§ **Exercise description**
Produce again, without any change, the lines running from the one with "left ear: (98, 72)" through the final line of the data below, and only those.

§ **Excerpted records**

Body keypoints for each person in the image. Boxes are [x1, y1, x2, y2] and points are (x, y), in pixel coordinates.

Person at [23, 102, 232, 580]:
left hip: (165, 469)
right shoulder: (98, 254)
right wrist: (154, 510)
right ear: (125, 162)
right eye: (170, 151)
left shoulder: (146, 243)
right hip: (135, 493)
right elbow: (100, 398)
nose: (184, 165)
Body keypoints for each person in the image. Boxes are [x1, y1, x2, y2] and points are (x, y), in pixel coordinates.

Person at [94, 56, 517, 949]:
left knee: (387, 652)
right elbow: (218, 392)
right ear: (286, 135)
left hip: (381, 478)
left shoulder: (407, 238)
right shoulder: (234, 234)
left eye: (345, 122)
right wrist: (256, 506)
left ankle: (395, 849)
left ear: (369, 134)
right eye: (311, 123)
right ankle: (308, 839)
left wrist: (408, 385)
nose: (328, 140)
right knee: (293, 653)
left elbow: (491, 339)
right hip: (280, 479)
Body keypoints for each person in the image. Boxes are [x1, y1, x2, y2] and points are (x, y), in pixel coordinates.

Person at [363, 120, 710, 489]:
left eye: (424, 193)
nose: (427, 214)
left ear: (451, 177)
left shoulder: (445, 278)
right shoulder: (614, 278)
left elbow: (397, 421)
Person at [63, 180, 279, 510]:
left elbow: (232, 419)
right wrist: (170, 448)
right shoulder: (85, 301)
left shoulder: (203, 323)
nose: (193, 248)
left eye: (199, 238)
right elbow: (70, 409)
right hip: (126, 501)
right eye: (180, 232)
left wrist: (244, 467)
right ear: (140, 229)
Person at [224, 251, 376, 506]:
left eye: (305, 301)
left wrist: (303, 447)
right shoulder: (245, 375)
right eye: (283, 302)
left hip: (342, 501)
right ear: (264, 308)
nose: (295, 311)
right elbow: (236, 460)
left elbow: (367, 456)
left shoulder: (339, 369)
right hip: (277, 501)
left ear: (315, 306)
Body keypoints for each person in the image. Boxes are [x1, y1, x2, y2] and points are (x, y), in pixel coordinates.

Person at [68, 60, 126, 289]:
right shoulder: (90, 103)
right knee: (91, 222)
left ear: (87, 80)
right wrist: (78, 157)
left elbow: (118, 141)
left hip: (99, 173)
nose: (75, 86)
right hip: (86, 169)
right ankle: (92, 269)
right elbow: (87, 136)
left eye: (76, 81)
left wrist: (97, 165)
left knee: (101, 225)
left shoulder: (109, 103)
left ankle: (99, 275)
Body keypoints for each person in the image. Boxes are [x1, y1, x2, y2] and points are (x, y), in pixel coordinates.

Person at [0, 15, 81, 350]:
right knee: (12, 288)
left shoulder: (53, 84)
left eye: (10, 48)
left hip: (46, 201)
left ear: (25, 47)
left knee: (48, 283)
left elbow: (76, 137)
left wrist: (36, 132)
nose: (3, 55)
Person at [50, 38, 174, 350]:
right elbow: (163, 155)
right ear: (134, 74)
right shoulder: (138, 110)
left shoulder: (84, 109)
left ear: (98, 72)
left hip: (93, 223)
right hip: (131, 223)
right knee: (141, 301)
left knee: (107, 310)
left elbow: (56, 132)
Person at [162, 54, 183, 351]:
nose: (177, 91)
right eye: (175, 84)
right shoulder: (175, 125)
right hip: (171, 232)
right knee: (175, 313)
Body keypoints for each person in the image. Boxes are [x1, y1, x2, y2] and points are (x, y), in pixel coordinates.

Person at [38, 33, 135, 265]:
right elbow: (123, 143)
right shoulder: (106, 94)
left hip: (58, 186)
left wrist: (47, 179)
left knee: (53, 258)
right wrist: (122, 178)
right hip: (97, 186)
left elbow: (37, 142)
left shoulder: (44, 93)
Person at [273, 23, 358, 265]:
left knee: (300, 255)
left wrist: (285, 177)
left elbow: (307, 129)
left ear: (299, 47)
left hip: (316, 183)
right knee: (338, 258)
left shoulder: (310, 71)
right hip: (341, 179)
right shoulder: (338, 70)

§ **Answer below**
left ear: (98, 72)
left hip: (93, 223)
right hip: (131, 223)
right knee: (141, 301)
left knee: (107, 310)
left elbow: (56, 132)
Person at [162, 54, 183, 351]:
nose: (177, 91)
right eye: (175, 84)
right shoulder: (175, 125)
right hip: (171, 232)
right knee: (175, 313)
Body keypoints for each person in the image. Boxes are [x1, y1, x2, y2] and points are (x, y), in pixel coordinates.

Person at [38, 33, 135, 265]:
right elbow: (123, 143)
right shoulder: (106, 94)
left hip: (58, 186)
left wrist: (47, 179)
left knee: (53, 258)
right wrist: (122, 178)
right hip: (97, 186)
left elbow: (37, 142)
left shoulder: (44, 93)
Person at [273, 23, 358, 265]:
left knee: (300, 255)
left wrist: (285, 177)
left elbow: (307, 129)
left ear: (299, 47)
left hip: (316, 183)
right knee: (338, 258)
left shoulder: (310, 71)
right hip: (341, 179)
right shoulder: (338, 70)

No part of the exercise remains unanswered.